Its policy brief published on Saturday concludes that current laws can no longer ensure the fundamental principle of a “level playing field”, or guard against foreign influence, and that parliament urgently needs to review UK electoral law.

It comes as questions continue to be asked about spending during the referendum campaign. In an interview published in Sunday’s Observer New Review, Arron Banks, the founder of the Leave.eu campaign, says: “We were just cleverer than the regulators and the politicians. Of course we were.”

The Electoral Commission is investigating whether work that the data analytics firm Cambridge Analytica may have done for Leave.eu constitutes an undeclared donation from an impermissible foreign donor. Cambridge Analytica is majority owned by the hedge fund billionaire Robert Mercer, who bankrolled Donald Trump. Filings from the White House disclosed on Friday that Steve Bannon, Donald Trump’s strategy chief, was paid $125,333 by the firm last year.

Asked whether he was worried about the Electoral Commission’s investigation into Leave.eu, Banks said: “I don’t give a monkey’s about the Electoral Commission.”

Banks also claimed that Vote Leave “cheated” to get around campaign financing rules by donating money to third party campaigns. “They cheated! They gave 650 grand to a student. Come on! They absolutely, 100% cheated.”

A spokesman for Vote Leave responded: “The Electoral Commission gave us a clean bill of health.”

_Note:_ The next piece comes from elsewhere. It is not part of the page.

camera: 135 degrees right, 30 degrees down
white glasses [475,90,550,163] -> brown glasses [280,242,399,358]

Privately, the commission admitted that the only penalties it was allowed to impose by law offered no deterrent to political parties, particularly in a one-off referendum. In addition, the LSE found that loopholes in electoral law mean that spending by political parties during the referendum was almost entirely unregulated or even recorded. The real cost of the campaign – building databases to target voters via social media – occurred almost entirely outside the period regulated by law.

Tambini said: “We don’t have a system that is working any more. In this country, we have had laws to control spending by political campaigns but online campaigning has changed everything and none of the existing laws cover it. The ability to throw around large amounts of cash is almost completely uncontrolled. The key costs in campaigning – building the databases – is happening during the period when campaign spending is not regulated at all.

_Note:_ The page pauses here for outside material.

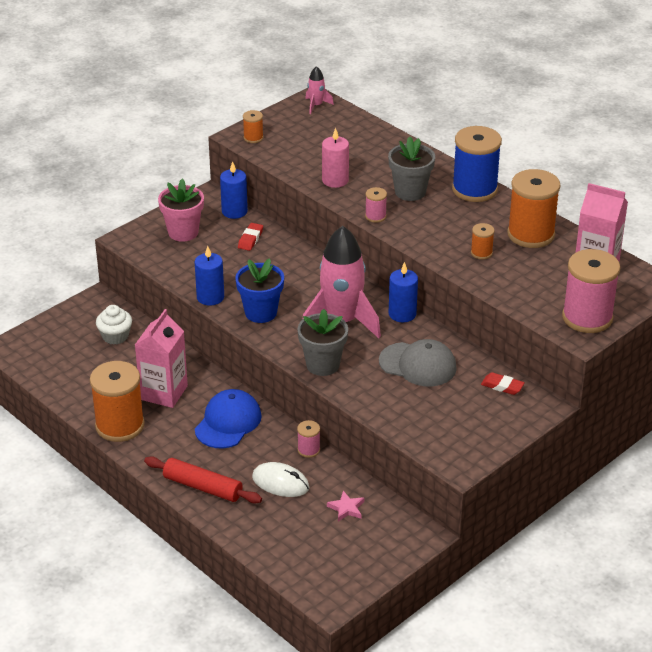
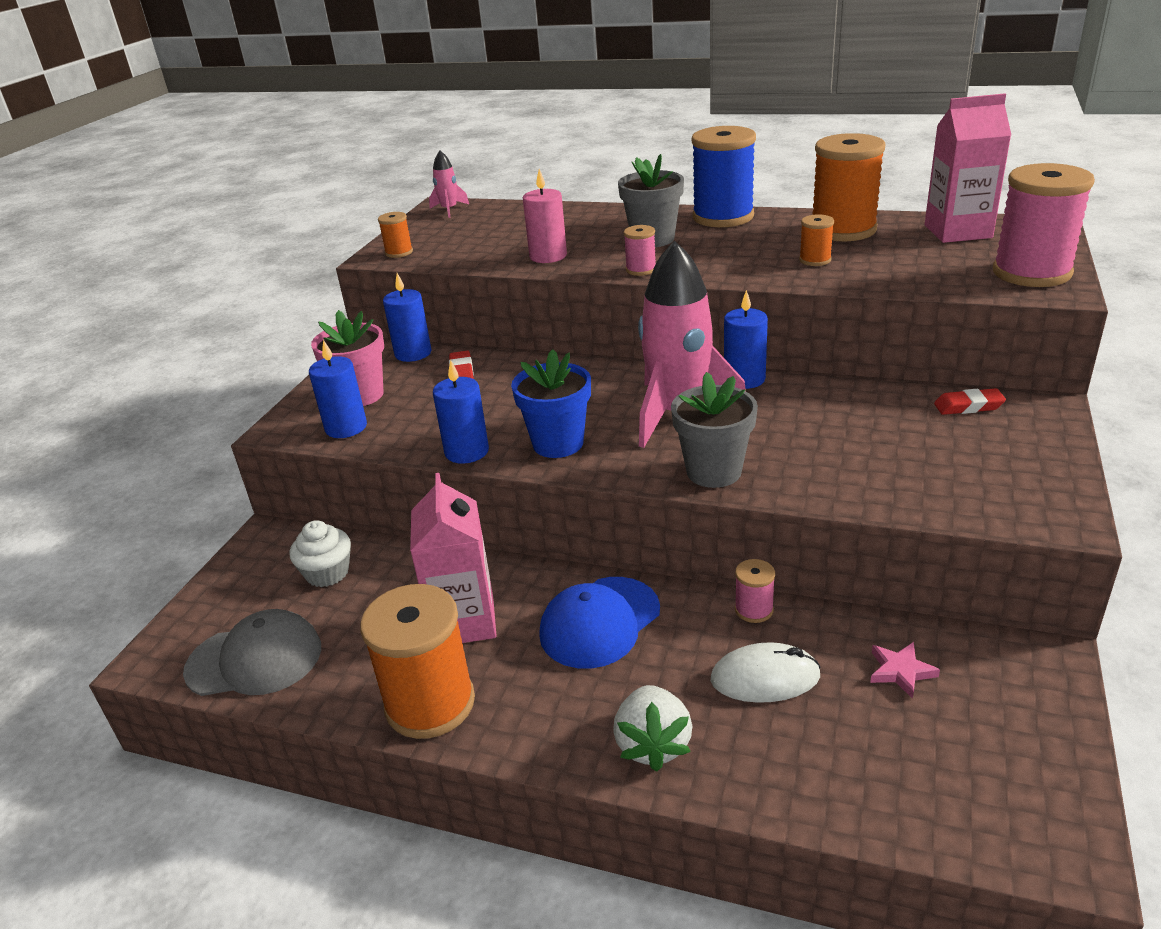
camera: 25 degrees left, 5 degrees down
red rolling pin [144,456,262,504] -> white strawberry [613,685,692,772]
blue cap [195,389,262,448] -> blue cap turned 135 degrees counterclockwise [539,577,660,669]
grey cap [379,339,457,386] -> grey cap moved to [183,609,321,696]
none -> blue candle [309,340,367,438]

“There is a real danger that public trust in the democratic process will be lost. There is real potential for foreign influence. We have now the ability to manipulate public opinion on a level we have never seen before. And the current framework is weak and helpless.”

The Electoral Commission has not yet made any public statement but privately it said: “We did have this environment that guaranteed a level playing field. But with the shift online that has all changed. We won’t be able to limit the power of money in elections, that’s what we’re very concerned about.”

Tambini said: “It is urgent. There could be a wholesale loss of trust in the process as the result of a scandal or swinging of an election. Though some would argue that has already happened. There has to be a principle of transparency. The public needs to know where the money is coming from. And we don’t.”

Martin Moore, director of the Centre for the Study of Media, Communication and Power, at King’s College London, said the machinery of campaigning had changed so rapidly, the law has had no chance to catch up. “The first election where digital made a difference was in 2008. And now it’s where pretty much all the spending is. It has been a shift that has happened in less than 10 years. What we’re seeing is exactly the same sort of disruption that we’ve seen in news and music and other industries.

“That is exactly what is happening in politics. The problem is that if you disrupt politics, you are also disrupting the democratic process and you are creating a very dangerous or volatile situation.”

In addition, the Electoral Commission said privately that it did not have the resources to monitor campaigns in real time. “It’s just not practical. There is some proactive stuff that we can do but we simply don’t have the resources.” The only action it can take is once the campaign is over and then the only penalties are fines which “campaigns can simply cost into their spends”.